Effect of Eating Too Much Red Meat

As there is nothing without negative as well as positive effects, let us look into the effect of eating too much red meat in the human body. It is true that red meat is mostly consumed these days for reasons of taste or preference. However, many researchers have come up with varying theories around the world about the benefits and angers of eating red meat excessively.

Specialists usually classify red meat as muscle meat from beef, pork, lamb, goat, or other land mammals. On one hand, red meat is a good source of certain nutrients, especially vitamin B-12 and iron. The human body needs these nutrients to produce new red blood cells.

Red meat is also high in protein, which is necessary for building muscle, bone, other tissues, and enzymes. Researchers say that red meat contains important nutrients, including protein, vitamin B-12, and iron. However, there is evidence to suggest that eating a lot of red meat can raise a person’s risk of certain cancers, heart disease, and other health concerns.

Effect of Eating Too Much Red Meat

Many effect of eating too much red meat will be highlighted here for your knowledge. This discussion will dwell on both the good (the positive effects) and bad sides of it. Past research has tied red meat to increased risks of diabetes, cardiovascular disease and certain cancers. The studies have also pointed to an elevated risk of mortality from red meat intake.

But most of these studies were done over limited periods of time, had design flaws, or were done in populations with diets other than that of the typical American.

A new study adds to the evidence that eating red meat on a regular basis may shorten your lifespan. The findings suggest that meat eaters might help improve their health by substituting other healthy protein sources for some of the red meat they eat.

However, some research has linked regular consumption of red meat to a number of health problems, such as heart disease, some cancers, kidney problems, digestive issues, and mortality. Leaner cuts of unprocessed red meat, such as sirloin steaks or pork tenderloin, may be more healthful than other types. This is because they are unprocessed and do not contain excess salt, fat, or preservatives. Processed red meats — including bacon, hot dogs, sausage, bologna, salami, and similar meats — appear to carry the highest risk of health problems.

Good Side of Red Meat

Red meat contains nutrients that are beneficial to health, including iron, vitamin B-12, and zinc.

Animal based foods, such as meat and dairy, are the main dietary sources of vitamin B-12. For this reason, people who follow a vegetarian or vegan diet may need to take supplemental B-12 in order to prevent B-12 deficiency anemia.

According to the United States Department of Agriculture, one 3.5-ounce (oz) or 100-gram (g) serving of uncooked ground beef contains:

  • 247 calories
  • 19.07 g of fat
  • 17.44 g of protein
  • 1.97 milligrams (mg) of iron
  • 274 mg of potassium
  • 4.23 mg of zinc
  • 2.15 micrograms of vitamin B-12

Many factors can affect the nutritional value of a specific piece of meat.
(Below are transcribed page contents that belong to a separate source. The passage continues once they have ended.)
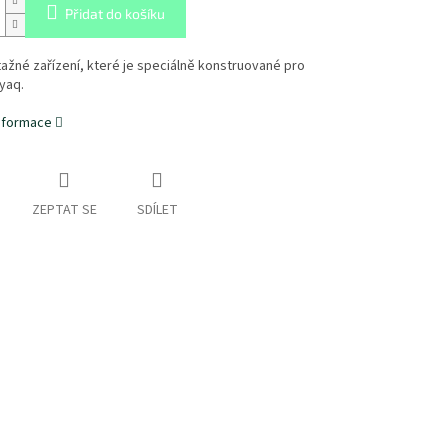
Přidat do košíku
ažné zařízení, které je speciálně konstruované pro
yaq.
informace
ZEPTAT SE
SDÍLET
For example, cuts from different parts of the animal vary in their calorie and fat content. Also, the way the farmer raised the animal, the animal’s diet, and even the animal’s age and sex can affect the nutritional value of the meat.

Bad Side of Eating Red Meat

  • Heart Disease

Many different studies have suggested that eating red meat regularly can lead to a higher risk of heart disease. For years, experts have believed that the link between red meat consumption and heart disease is due to the saturated fat that is present in red meat.

They suggest that eating high amounts of saturated fat and any amount of trans fat can raise a person’s cholesterol levels and increase their risk of heart disease. They therefore recommend that people limit the amount of red meat they eat and encourage people to choose lean cuts of meat.

  • Cancer and Early Death

Some recent research suggests that eating red meat regularly could increase the risk of cancer or death. The findings of specific studies vary, however. One 2015 paper states that red meat is “probably carcinogenic to humans,” and that processed meat is “carcinogenic to humans.”

This is consistent with the World Health Organization’s (WHO)Trusted Source classifications. Specifically, the paper states that based on several large studies, people who ate more red meat were more likely to develop colorectal cancer. The risk was higher for both red meat and processed meat, though processed meat seemed to raise the risk more.

  • Dehydration

One study from the University of Connecticut found a that high-protein diet can cause the kidneys to produce more concentrated urine, causing dehydration. This can affect everything from your energy levels, to your skin, to increased food cravings and even muscle cramps.

  • Constipation

To alleviate any constipation, lower your intake of meat and up your intake of complex carbohydrates as well as fruits and vegetables.

  • Increased Risk Of Vision Loss

High consumption of red meat is linked to increased risk for age-related macular degeneration, the number one cause of blindness among older Americans.